Welke stam werd ook gevraagd om te helpen? Richteren 7:24-25 24 Ook stuurde Gideon boden door heel het bergland van Efraïm om te zeggen: Daal af, Midian tegemoet, en ontneem hun de doorwaadbare plaatsen tot aan Beth-Bara en de Jordaan. Zo werden alle mannen van Efraïm bijeengeroepen en zij ontnamen hun de doorwaadbare plaatsen tot aan Beth-Bara en de Jordaan. 25 Vervolgens namen zij twee vorsten van Midian gevangen: Oreb en Zeëb. Zij doodden Oreb op de rots Oreb, en Zeëb doodden zij in de Perskuip van Zeëb. En zij achtervolgden Midian en brachten de hoofden van Oreb en Zeëb over de Jordaan bij Gideon.
Hoeveel soldaten van Midian werden gedood en hoeveel jaar was er vrede in Israël?
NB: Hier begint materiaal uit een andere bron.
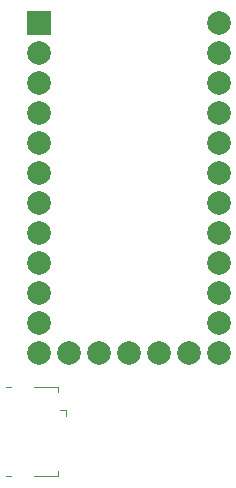
<source format=gbr>
%TF.GenerationSoftware,KiCad,Pcbnew,(6.0.4)*%
%TF.CreationDate,2024-05-03T20:31:11-07:00*%
%TF.ProjectId,right_staggered,72696768-745f-4737-9461-676765726564,v1.0.0*%
%TF.SameCoordinates,Original*%
%TF.FileFunction,Legend,Top*%
%TF.FilePolarity,Positive*%
%FSLAX46Y46*%
G04 Gerber Fmt 4.6, Leading zero omitted, Abs format (unit mm)*
G04 Created by KiCad (PCBNEW (6.0.4)) date 2024-05-03 20:31:11*
%MOMM*%
%LPD*%
G01*
G04 APERTURE LIST*
%ADD10C,0.150000*%
%ADD11C,0.120000*%
%ADD12R,2.000000X2.000000*%
%ADD13C,2.000000*%
G04 APERTURE END LIST*
D10*
%TO.C,*%
D11*
X120980000Y-126840000D02*
X122960000Y-126840000D01*
X122960000Y-134360000D02*
X122960000Y-133940000D01*
X120980000Y-134360000D02*
X122960000Y-134360000D01*
X123190000Y-128840000D02*
X123640000Y-128840000D01*
X118610000Y-126840000D02*
X119010000Y-126840000D01*
X122960000Y-126840000D02*
X122960000Y-127260000D01*
X123640000Y-129290000D02*
X123640000Y-128840000D01*
X119010000Y-134360000D02*
X118610000Y-134360000D01*
%TD*%
D12*
%TO.C,*%
X121380000Y-96030000D03*
D13*
X121380000Y-98570000D03*
X121380000Y-101110000D03*
X121380000Y-103650000D03*
X121380000Y-106190000D03*
X121380000Y-108730000D03*
X121380000Y-111270000D03*
X121380000Y-113810000D03*
X121380000Y-116350000D03*
X121380000Y-118890000D03*
X121380000Y-121430000D03*
X121380000Y-123970000D03*
X136620000Y-123970000D03*
X136620000Y-121430000D03*
X136620000Y-118890000D03*
X136620000Y-116350000D03*
X136620000Y-113810000D03*
X136620000Y-111270000D03*
X136620000Y-108730000D03*
X136620000Y-106190000D03*
X136620000Y-103650000D03*
X136620000Y-101110000D03*
X136620000Y-98570000D03*
X136620000Y-96030000D03*
X123920000Y-123970000D03*
X126460000Y-123970000D03*
X129000000Y-123970000D03*
X131540000Y-123970000D03*
X134080000Y-123970000D03*
%TD*%
M02*

</source>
Richteren 8:10, laatste deel, Richteren 8:28 De gevallenen waren honderdtwintigduizend mannen die het zwaard konden hanteren. 28 Zo werd Midian vernederd voor de Israëlieten, en zij hieven hun hoofd niet meer op. En het land had rust in de dagen van Gideon, veertig jaar lang. Het bericht verspreidde zich overal, dat de God van Israël weer voor Zijn volk had gestreden. Woorden schieten te kort om de vrees te beschrijven van de omringende volken, toen ze hoorden welke eenvoudige middelen hadden gezegevierd over de macht van een trots, oorlogszuchtig volk.